Alistair Simms -- perhaps the finest
portrayal of Ebeneezer Scrooge
    Not only is the book universally read, it is equally universally performed.  Think of the actors who have played Scrooge over the years – Reginald Owen, Alistair Sims, Basil Rathbone several times (he also played Marley at least once), Frederic March, Ralph Richardson, Cyril Richard, George C. Scott, Albert Finney, and Patrick Stewart.  The story even resonates when Scrooge is played in a stretch – by Mickey Mouse, Mr. Magoo, Jim Carrey, Tim Curry, or by Kelsey Grammar (in an operatic version, nonetheless), or by Henry Winkler (in a western version), or by Marcel Maceau in a mime version, or by Bill Murray (in a jaded Hollywood setting), or by Michael Caine (performing opposite the Muppets),  All of them, and others, have looked out at us and expounded on burying revelers with a stake of holly through their hearts.  All of them have muttered about blots of mustard, crumbs of cheese, and underdone potatoes.  All of them have snarled “humbug,” a word that did not exist until Dickens penned it.  And each of them, every one, has been blessed and redeemed in the end. 

    I re-read Dickens A Christmas Carol often, and (at least for me) it always works.

Scrooge was better than his word.

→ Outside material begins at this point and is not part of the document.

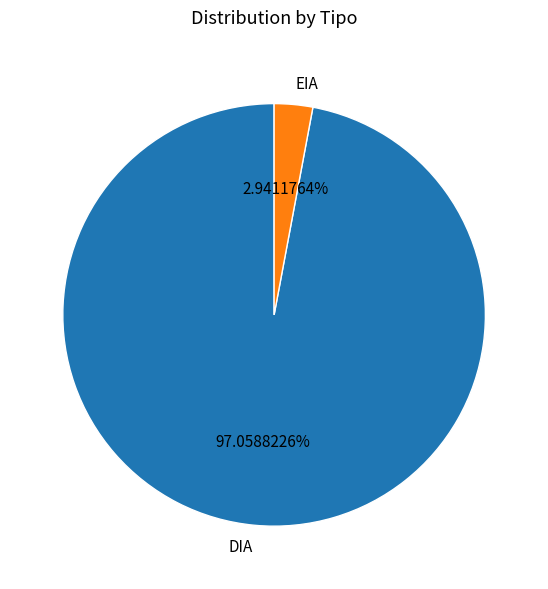

Combined, what portion of the pie is EIA and DIA?

100.0%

He did it all, and infinitely more; and to Tiny Tim, who did not die, he was a second father. He became as good a friend, as good a master, and as good a man, as the good old city knew, or any other good old city, town, or borough, in the good old world. Some people laughed to see the alteration in him, but he let them laugh, and little heeded them; for he was wise enough to know that nothing ever happened on this globe, for good, at which some people did not have their fill of laughter in the outset; and knowing that such as these would be blind anyway, he thought it quite as well that they should wrinkle up their eyes in grins, as have the malady in less attractive forms. His own heart laughed: and that was quite enough for him.
He had no further intercourse with Spirits, but lived upon the Total Abstinence Principle, ever afterwards; and it was always said of him, that he knew how to keep Christmas well, if any man alive possessed the knowledge. May that be truly said of us, and all of us! And so, as Tiny Tim observed, God Bless Us, Every One!